Come up with a better solution, provide a proof of concept and yes regulatory agencies / governments will take notice. People like us work in these agencies. Let's propose better ways of achieving the same goal of reducing porn exposure to minors - not keep bashing the initiative taken.
arccy
Why is that even a good goal in the first place? Must children grow up in a sterile environment coddled by a nanny state?
Lio
Sorry but I'm going to keep bashing the initiative because:
1. It doesn't stop kids from accessing porn because kids know about or can learn about free VPNs.
2. I think it exposes lots of adults to identity theft on non-porn websites by normalising compulsory ID checks. e.g. on Spotify, Bluesky, Reddit, etc. I think it's a matter of time before phishing sites start making use of this.
I think the implementors of this law either knew about these issues or are hopelessly naive.
Given that and the push for digital IDs at the same time I think they are bad actors and I question their motivation.
NitpickLawyer
> Come up with a better solution
Parents are responsible for their children.
mittensc
> . "Porn websites should check your age" is not some radical totalitarian demand I think?
How would that work? do you want to provide government id to watch porn?
And how is this helping since it's not going to work overall (other sites, torrents, etc)
VBprogrammer
If you take as a given that consenting adults should have access to sexually explicit material generated by other consenting adults; the potential for harm to adults is huge with the current implementations.
Can't wait for the headlines when the entire watch history of some famous person is released after someone recognises them in their "age verification scan".
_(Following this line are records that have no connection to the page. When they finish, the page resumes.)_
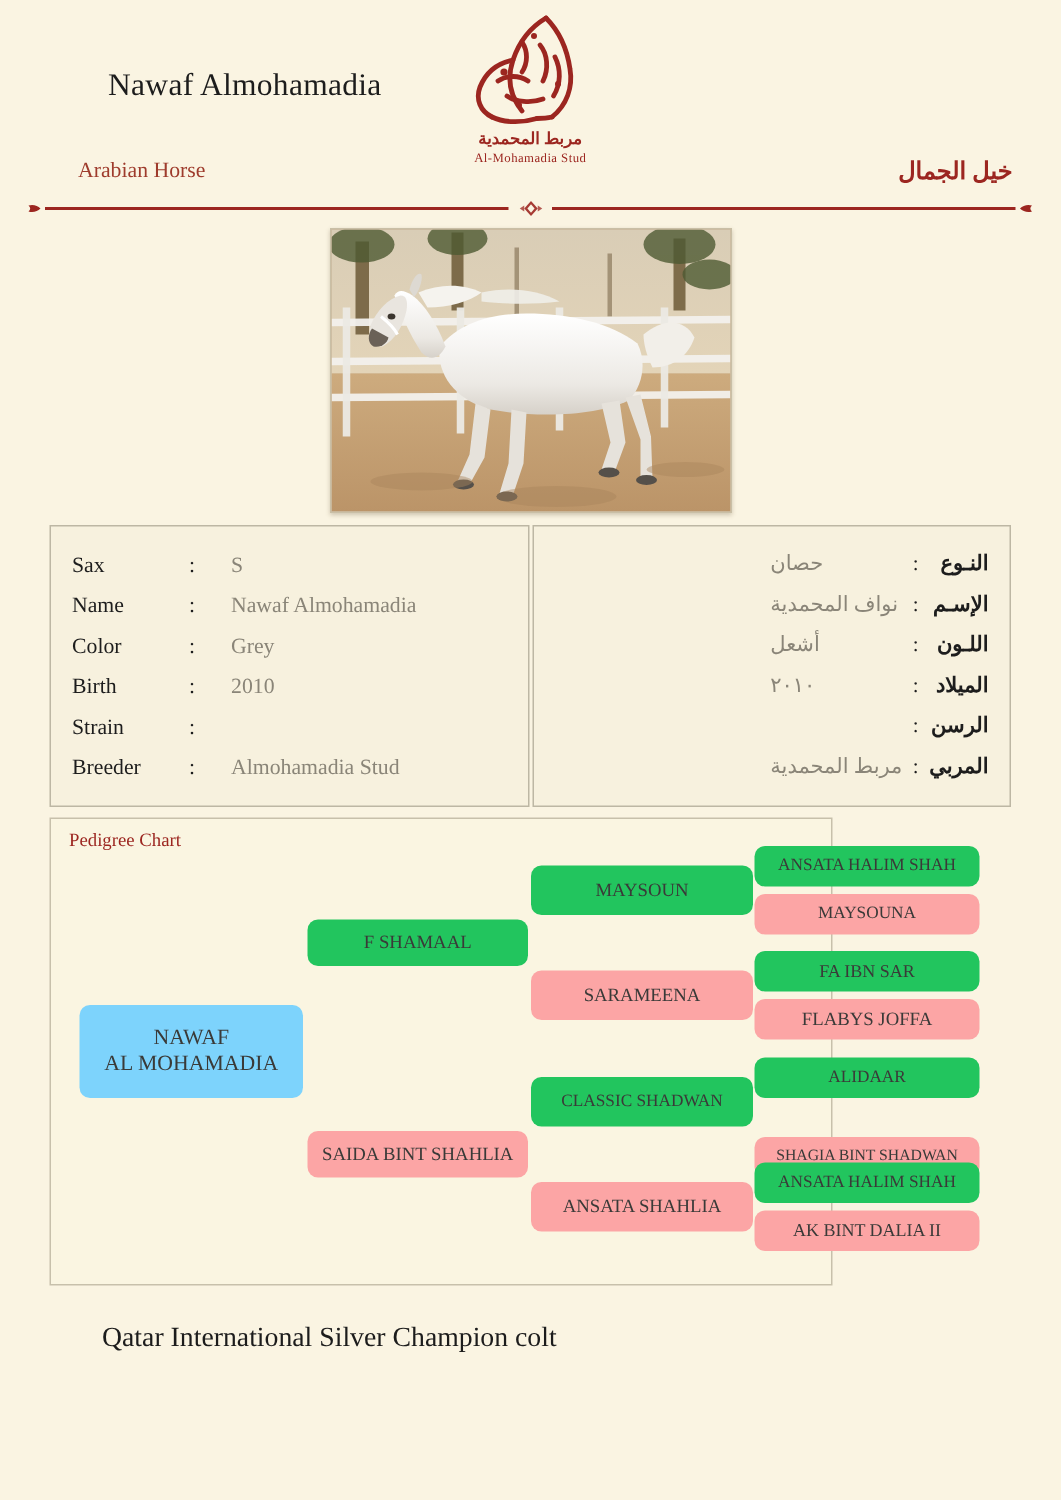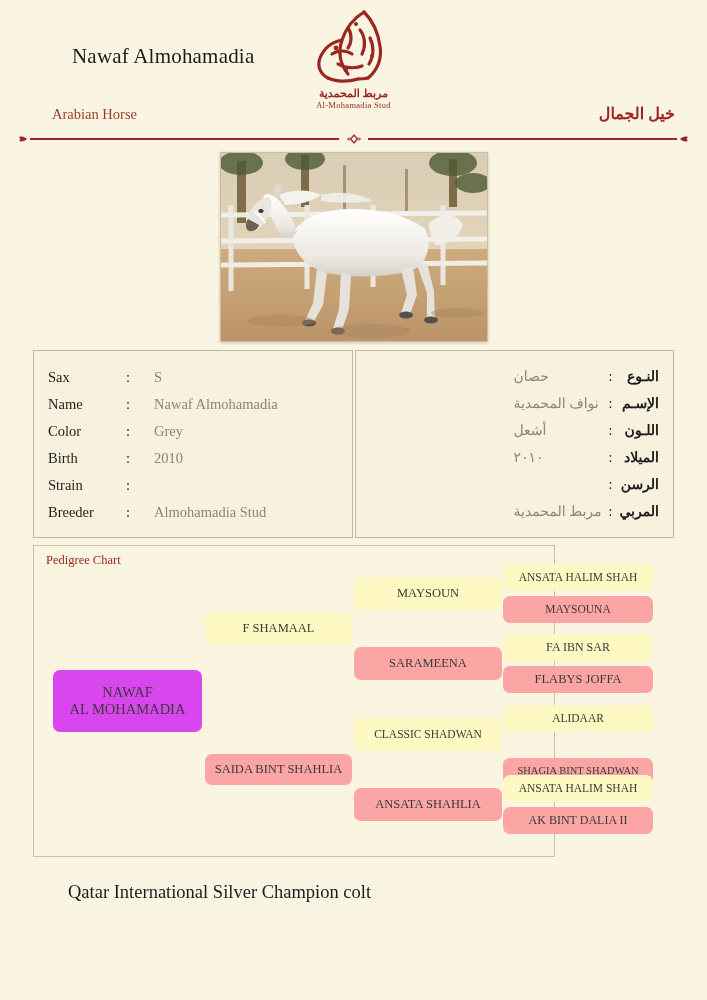"ANSATA HALIM SHAH" .pbox.sire { background: #fef9c3 -> #22c55e }
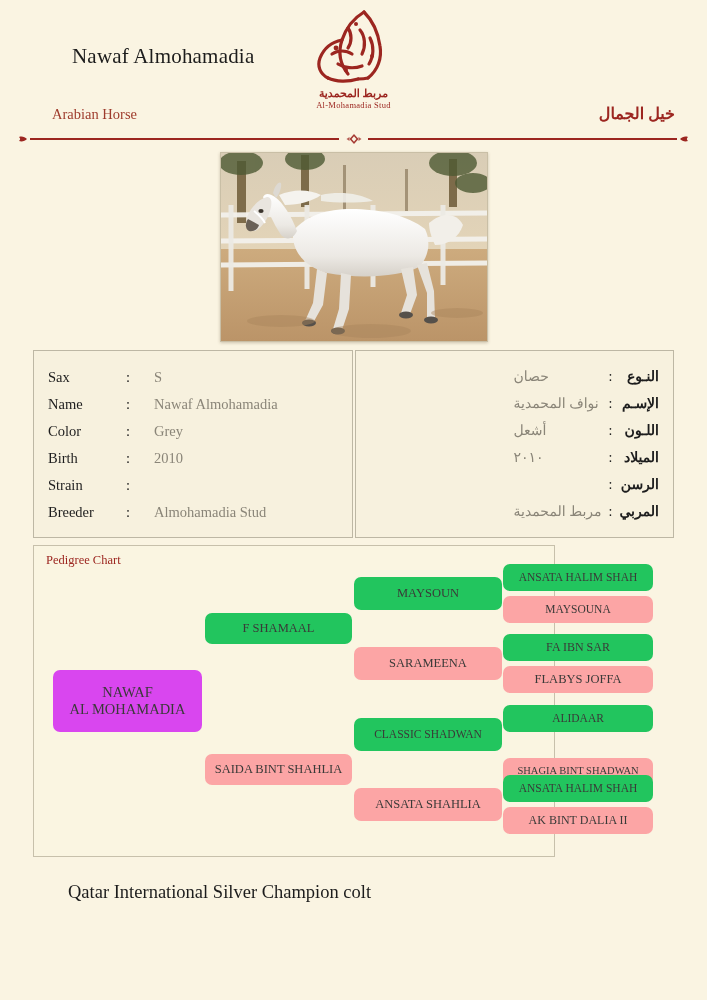"NAWAF" .pbox.self { background: #d946ef -> #7dd3fc }
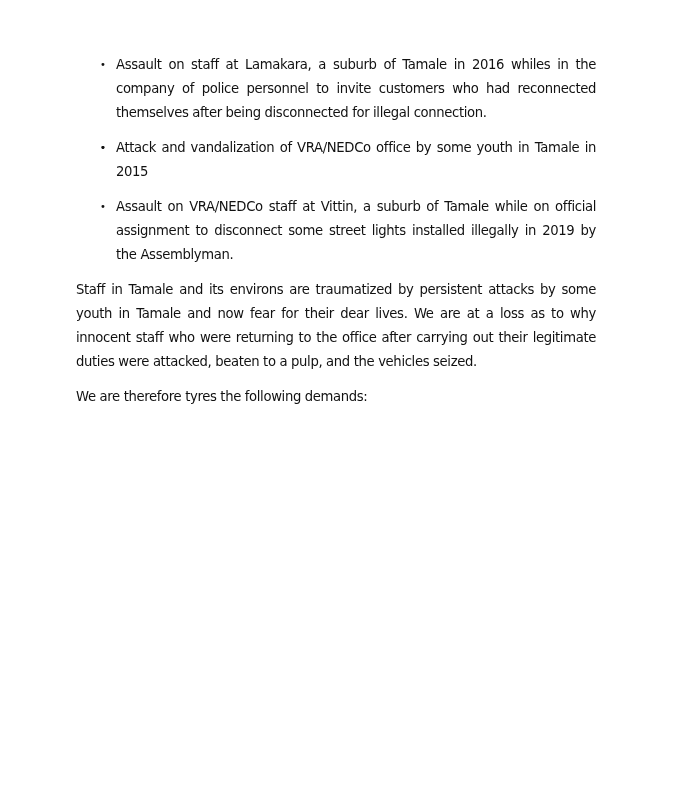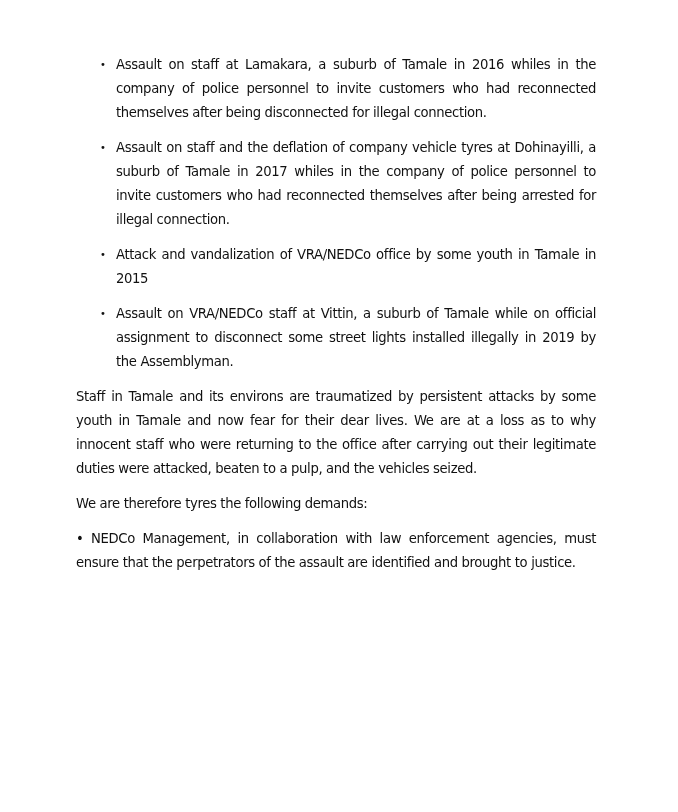"Assault on staff and the" span { html: <span>Assault on staff and the deflation of company vehicle tyres at Dohinayilli, a suburb of Tamale in 2017 whiles in the company of police personnel to invite customers who had reconnected themselves after being arrested for illegal connection.</span> -> none }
It's about the only good thing which could come out of digital ID. Being able to proved proof of age in a double blind way.
Lio
I love the way that the BBC studiously doesn't name any AVS Group Ltd sites in that article.
sva_
Funnily, ofcom itself provides a list in the opening text
https://www.ofcom.org.uk/online-safety/protecting-children/i...
entuno
Yeah, they didn't really think through the fact they're publishing big lists of sites without effective age verification in all the investigation notices on their website..
curiousgal
Highly recommend watching The Thick of It to get a glimpse of how such UK policies come to be.
cynicalsecurity
UK repeats the same stupidity as the Prohibition in the United States was?
meitham
This ban targets children, prohibition covered adults! This more like requiring proof of id when you purchase alcohol
worldsavior
1M is nothing.
sam_lowry_
Nothing for you Facebook or Citybank crooks, but porn is a very competitive business with thin margins.
metalman
great news for self employed prostitutes everywhere
meitham
erm, I think they're now called "sex workers" but self-employed or digital prostitutes is more correct now, given the inability to tell if you're dealing with a person or AI hologram!
theturtle
[dead]
I'd like to believe that technical people at OFCOM actually know the impossibility of what they're being asked to implement but are just going through the motions, so their bosses/politicians can put out pointless press releases like this.
Trying to restrict access to content on the Internet by requiring "robust" age verification was never going to achieve the goals they stated, and has a number of predictable (and already seen) negative side-effects.
Unfortunately governments all over the place seem intent on continuing this type of regulation, I presume so they can be seen to be doing something. Good time to be in the VPN game, I'd guess.